В последнее время ко мне нередко обращаются замужние молодые женщины. Они пишут мне, мол, как быть, что делать, я узнала, что мой супруг гей, я хочу развестись, но мне не разрешают. «Я три года жила в этом браке и у меня развилась депрессия, я считала себя ужасной, некрасивой, отвратительной, работала с психологом, а сейчас вот это все узнала. И я даже развестись не могу», – писала одна.
— Это не совсем юридическая проблема.
— Совсем не юридическая, если точнее. Сначала было частное обращение, мол, родители не позволяют развестись. Но люди, которые ко мне обращаются, часто даже не понимают, может ли эта проблема вообще быть решена в юридической плоскости. И главное – им даже некому об этом рассказать! Одна сказала, что у нее есть доказательства, она их выложит и опозорит этого человека.
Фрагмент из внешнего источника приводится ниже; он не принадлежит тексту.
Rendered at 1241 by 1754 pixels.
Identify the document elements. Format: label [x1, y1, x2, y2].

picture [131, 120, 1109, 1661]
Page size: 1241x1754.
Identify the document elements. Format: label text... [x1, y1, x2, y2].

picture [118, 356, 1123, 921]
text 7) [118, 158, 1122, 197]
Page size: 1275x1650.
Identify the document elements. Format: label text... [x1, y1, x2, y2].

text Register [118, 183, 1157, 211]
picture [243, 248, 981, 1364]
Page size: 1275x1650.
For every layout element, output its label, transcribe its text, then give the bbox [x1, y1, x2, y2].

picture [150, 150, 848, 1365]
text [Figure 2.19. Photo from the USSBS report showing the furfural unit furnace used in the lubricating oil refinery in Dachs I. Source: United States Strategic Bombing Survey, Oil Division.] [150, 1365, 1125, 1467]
Я ее всеми силами уговаривала, чтоб она этого не делала. Ведь ее целью был развод, а не сведение счетов с мужем, который, по сути, такая же жертва системы, где человек обязан жениться или выйти замуж, и никто особенно не интересуется, хочет ли он этого. Как-то удалось им договориться, и он сам стал инициатором развода. Родители так ничего и не узнали.
— И как часто у тебе обращаются с такими проблемами?
— Последнее время как-то очень часто это происходит. Мне кажется, женщины стали больше понимать, что они не только мама, дочка, жена и должны выполнять какие-то обязанности и функции, но они могут еще быть и желанными, любимыми и хотеть этого – нормально.